El PRECEPTOR, el señor del gusto, se transformó pronto en el INTELECTUAL, el crítico, el ser destinado a señalar los caminos de la cultura. La gran misión del intelectual durante dos siglos ha sido medir lo alto y lo bajo, lo clásico y lo efímero, establecer el peso de la cultura y la magnitud del capital cultural. Bien es cierto, con el señor del gusto nació también el señor del disgusto (es curioso que la palabra inglesa "disgust" signifique asco y repugnancia. Falsos amigos que aquí aprovecho), o sea, el ARTISTA DE VANGUARDIA. El maldito bohemio, el bohemio maldito, nació para estropear la norma del gusto, para desvelar el gusto burgués y mostrar sus entretelas. De Baudelaire a Piero Manzoni y Damien Hirst, los revolucionarios del arte ejercieron la misma función que los herejes heterodoxos en las religiones: críticos furiosos del adocenamiento, guardianes celosos de la pureza del mensaje. Y así durante doscientos años. Se constituyeron templos e instituciones donde se guardaba la palabra. Las universidades se transformaron en los nuevos teologados de la cultura salvífica. A ellas se enviaba a los hijos para que adquiriesen el capital cultural que faltaba a los padres. Porque se sabe bien que hay cosas que no pueden comprarse con dinero. Hace falta gusto. Y todo eso. Círculos de distinción en los que era fácil señalar al parvenu. Se delataba rápidamente si no era capaz de nombrar la última composición de Krzysztof Penderecki.

Pero a toda época le llega su apocalipsis. La desgracia para el Bauplan del cuerpo místico de la cultura romántica llegó con la MASIFICACIÓN DE LA CULTURA, lo que Rancière ha llamado con acierto "reparto de lo sensible". La clase obrera llegó a la cultura. Las universidades y los museos se llenaron de jubilados, el turismo cultural movió a las multitudes de abajo a ascender las escaleras de la alta cultura y las paredes se llenaron de pósteres de Picasso. ¡Ay dios!, qué sería del intelectual sin su función de delator de snobs, como el personaje de My Fair Lady que detectaba el mal gusto burgués en los mejores círculos. Qué sería del artista de vanguardia, ahora que la corrupción del gusto se había convertido en la adición universal, y la "Merda d'Artista" se había vuelto plato exquisito.

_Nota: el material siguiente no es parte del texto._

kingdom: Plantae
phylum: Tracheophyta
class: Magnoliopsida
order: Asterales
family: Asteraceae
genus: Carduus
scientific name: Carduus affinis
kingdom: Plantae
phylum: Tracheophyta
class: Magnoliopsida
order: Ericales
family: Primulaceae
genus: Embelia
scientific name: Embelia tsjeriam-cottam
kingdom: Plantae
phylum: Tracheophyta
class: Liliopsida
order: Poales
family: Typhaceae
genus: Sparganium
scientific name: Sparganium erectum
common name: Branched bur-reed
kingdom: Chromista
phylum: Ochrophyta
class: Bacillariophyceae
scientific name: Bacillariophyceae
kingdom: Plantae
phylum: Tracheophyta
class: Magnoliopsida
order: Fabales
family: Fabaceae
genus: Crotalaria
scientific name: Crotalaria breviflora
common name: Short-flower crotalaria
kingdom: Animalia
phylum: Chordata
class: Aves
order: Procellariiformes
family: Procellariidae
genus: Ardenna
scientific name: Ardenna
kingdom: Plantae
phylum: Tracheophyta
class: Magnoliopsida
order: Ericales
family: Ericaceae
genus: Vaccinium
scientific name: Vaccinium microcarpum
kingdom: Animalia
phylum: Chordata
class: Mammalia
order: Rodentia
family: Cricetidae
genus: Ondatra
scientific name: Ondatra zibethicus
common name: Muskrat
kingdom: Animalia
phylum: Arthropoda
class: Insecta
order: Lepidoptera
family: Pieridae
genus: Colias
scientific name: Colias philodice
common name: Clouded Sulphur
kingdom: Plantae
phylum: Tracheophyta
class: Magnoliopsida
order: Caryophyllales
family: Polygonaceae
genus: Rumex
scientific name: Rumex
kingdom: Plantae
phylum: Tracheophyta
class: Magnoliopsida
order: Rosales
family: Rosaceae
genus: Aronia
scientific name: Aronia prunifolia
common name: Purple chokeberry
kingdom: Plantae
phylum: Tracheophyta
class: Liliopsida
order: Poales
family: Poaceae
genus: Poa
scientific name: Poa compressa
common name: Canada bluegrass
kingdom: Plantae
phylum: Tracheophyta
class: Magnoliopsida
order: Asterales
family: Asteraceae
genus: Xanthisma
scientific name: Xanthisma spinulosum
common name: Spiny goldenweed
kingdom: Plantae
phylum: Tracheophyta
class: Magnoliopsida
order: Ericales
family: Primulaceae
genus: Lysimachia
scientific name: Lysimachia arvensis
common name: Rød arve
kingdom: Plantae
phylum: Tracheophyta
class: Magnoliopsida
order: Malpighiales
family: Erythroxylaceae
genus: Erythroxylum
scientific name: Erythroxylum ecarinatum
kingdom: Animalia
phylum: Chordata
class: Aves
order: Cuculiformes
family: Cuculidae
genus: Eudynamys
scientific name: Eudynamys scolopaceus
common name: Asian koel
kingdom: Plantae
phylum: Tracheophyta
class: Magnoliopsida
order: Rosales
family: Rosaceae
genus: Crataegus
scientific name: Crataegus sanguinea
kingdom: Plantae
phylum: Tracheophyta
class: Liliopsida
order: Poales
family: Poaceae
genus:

Pero todo lo que va mal puede ir peor, y así ocurrió: la terrible cultura de masas, el adocenamiento supino, el nuevo opio del pueblo, se volvió creativa. La cultura popular, el "folklore" había convivido bien con la alta cultura, porque al fin y al cabo había que conservar los lazos de lo común con los campesinos, que luego habrían de servir de reclutas para las trincheras. Pero la cultura de masas, no. No. Se podía ir al cine, claro, siempre que fuese una película de Chris Marker o alguien de similar nivel, pero sostener que Star Wars pudiera ser un producto cultural digno de examen, eso sería demasiado. La desgracia es que los productores de reality shows habían leído, y muy bien, a Roland Barthes, a Foucault, a Judith Butler, y sabían todo lo necesario sobre la polisemia y sobre la acción simbólica. Blockbusters y series de televisión se convirtieron en creadores de mitos y significados. En la era del reparto de lo sensible, cualquier post-adolescente adicto a los comics podía desarrollar con pasmosa insolencia la genealogía cultural de Batman y los significados políticos de los héroes de la Marvel, algo vedado a su profe de historia del arte. Los intelectuales que querían seguir en la carrera tenían que ir a rastras de los nativos en la cultura de masas.

Cierto, después del diluvio siempre quedan Noés supervivientes. Por ahí quedan bandas de intelectuales que guardan aún la llama sagrada del canon, que buscan ser preceptores de una nueva clase dominante. Pero los zombis culturales, los nacidos en la inversión cultural se los van comiendo poco a poco. Qué lástima.